Schipske dug into the wording of the measure, stating that the only reason why the city is claiming that it will be spent on infrastructure and public safety is because those were buzzwords that pollster advised city officials would play well with voters. As for the resolution passed by council to prioritize those Measure A funds for those needs, Schipske pointed out it's not only unbinding to this council, but could also be ignored by future councils once these officials leave office.
“Resolutions are not binding,” Schipske said. “They passed a resolution for Meatless Mondays, so they pass resolutions on a lot of things.”
The former councilwoman remarked on the courage of the current elected officials, pointing out that none of them had showed up to address the residents at Deforest last night, but was interrupted by the entrance of Ninth District Councilman Rex Richardson.
As an elected official Richardson can openly advocate for the measure and he did, but not as a councilman; he advocated simply as “Rex”. He localized his argument and pointed to the improvements made to the Atlantic Corridor, noting that if Measure A passes those benefits could be extended to Artesia Boulevard and South Streets. Currently the city’s budget allows for one street a year to be paved in the district. If the voters pass the measure, Richardson said that number would go up dramatically.
“If Measure A passes we will get, in the next three years, more streets paved than in the last 15 years in district nine combined.”
Regarding public safety, Richardson said for the first time since he moved to Long Beach a shooting on his street had occurred, and his wife had advised him his daughter shouldn’t play outside because potential danger. If the measure passes Richardson said he would not only push hard to secure more fire resources in North Long Beach, but also make sure funding goes toward police efforts to curb the gun violence that has already nearly surpassed last year’s figures.
He also sought to debunk the notion that passing the measure would be counterproductive to drawing business to the area, stating that “businesses aren’t going to come to North Long Beach if there’s crime and our streets look terrible.”
He commented on the distrust that has been apparent with some members of the public, stating that with the internet and proliferation of social media, confirmation bias is an easy thing to feed.

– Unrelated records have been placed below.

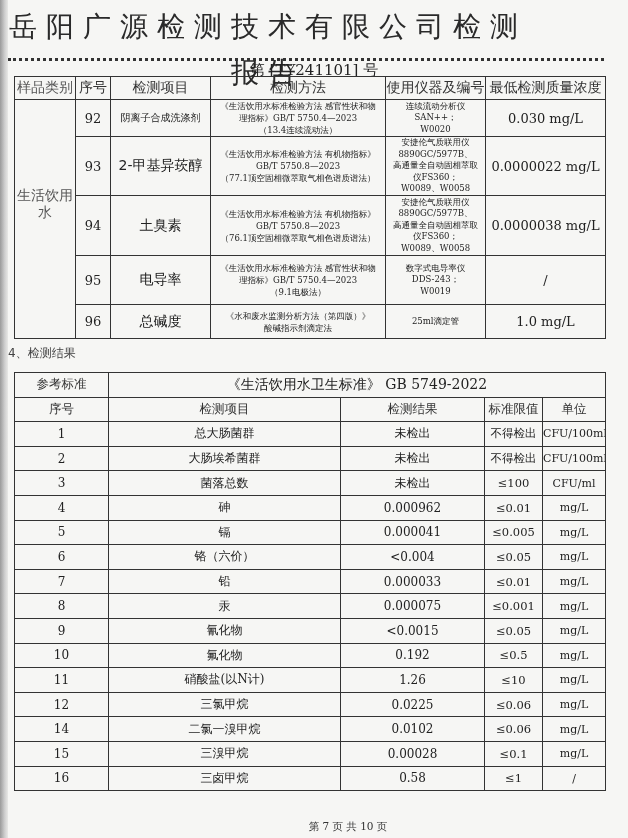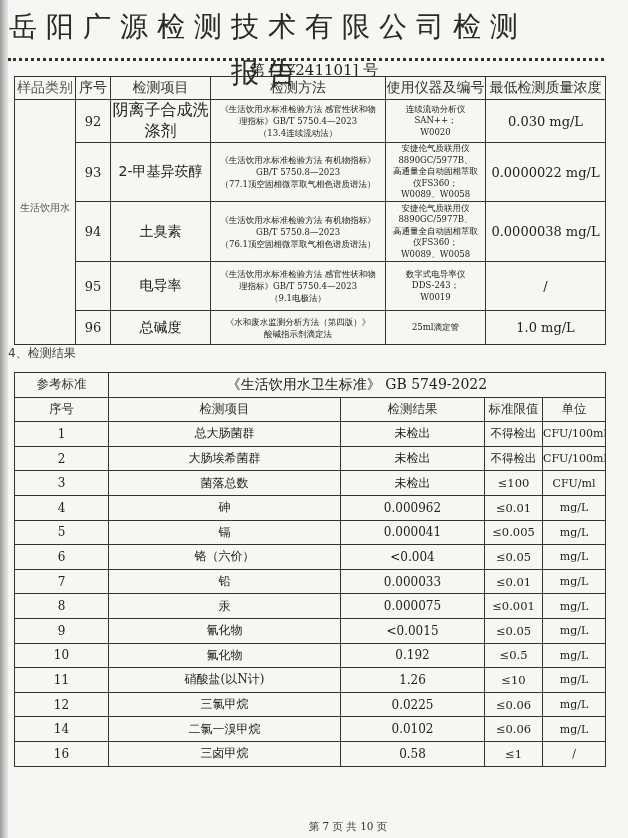--- a/index.html
+++ b/index.html
@@ -29,25 +29,25 @@
   table { border-collapse:collapse; position:absolute; table-layout:fixed; }
   td, th {
     border:1px solid #333; text-align:center; vertical-align:middle;
     padding:0; font-weight:normal; overflow:hidden;
   }
   #t1 { left:14px; top:76px; width:591px; border:1.5px solid #333; }
   #t1 th { font-size:14px; height:22px; color:#333; font-family:"DejaVu Sans","Liberation Sans",sans-serif; }
   #t1 td { font-size:12px; }
   #t1 td.seq { font-size:13px; }
   #t1 td.item { font-size:14px; font-family:"DejaVu Sans","Liberation Sans",sans-serif; }
-  #t1 td.item.small { font-size:16px; }
+  #t1 td.item.small { font-size:10px; }
   #t1 td.method { font-size:8.5px; line-height:12px; }
   #t1 td.inst { font-size:8.5px; line-height:11.5px; }
   #t1 td.conc { font-size:13px; }
-  #t1 td.cat { font-size:10px; line-height:17px; color:#555; font-family:"DejaVu Sans","Liberation Sans",sans-serif; }
+  #t1 td.cat { font-size:14px; line-height:17px; color:#555; font-family:"DejaVu Sans","Liberation Sans",sans-serif; }
   .section {
     position:absolute; left:8px; top:345px; font-size:12px;
     font-family:"DejaVu Sans","Liberation Sans",sans-serif; color:#444;
   }
   #t2 { left:14px; top:372px; width:591px; border:1.5px solid #333; }
   #t2 td { font-size:12px; height:23.6px; }
   #t2 td.hd { font-family:"DejaVu Sans","Liberation Sans",sans-serif; font-size:12.5px; color:#333; }
   #t2 td.lim { font-size:11.5px; }
   #t2 td.unit { font-size:11px; }
   .footer {
@@ -278,20 +278,27 @@
         <td class="unit">mg/L</td>
       </tr>
       <tr>
         <td>14</td>
         <td>二氯一溴甲烷</td>
         <td>0.0102</td>
         <td class="lim">≤0.06</td>
         <td class="unit">mg/L</td>
       </tr>
       <tr>
+        <td>15</td>
+        <td>三溴甲烷</td>
+        <td>0.00028</td>
+        <td class="lim">≤0.1</td>
+        <td class="unit">mg/L</td>
+      </tr>
+      <tr>
         <td>16</td>
         <td>三卤甲烷</td>
         <td>0.58</td>
         <td class="lim">≤1</td>
         <td class="unit">/</td>
       </tr>
     </tbody>
 </table>
 
 <div class="footer">第 7 页  共 10 页</div>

Finding a media outlet, whether it be national or local, that aligns with your beliefs is as easy as clicking on a link, he said.
The question that could ultimately determine the fate of the June 7 ballot measure is whether 50 percent plus one of voters in Long Beach believe the elected officials in this city are trustworthy enough to have an unbound source of revenue that they’ve resolved to target infrastructure needs with, or if the majority of voters doubt the intentions of those working out of the 14th floor at City Hall.
“It’s human nature, we want to see what we already believe,” Richardson said. “Some people already believe that the city is inherently corrupt or the city is doing a good thing, so you will find what ever you’re looking for. In today’s age of internet, social media and news you can find someone that’s going to validate whatever you’re going to say.”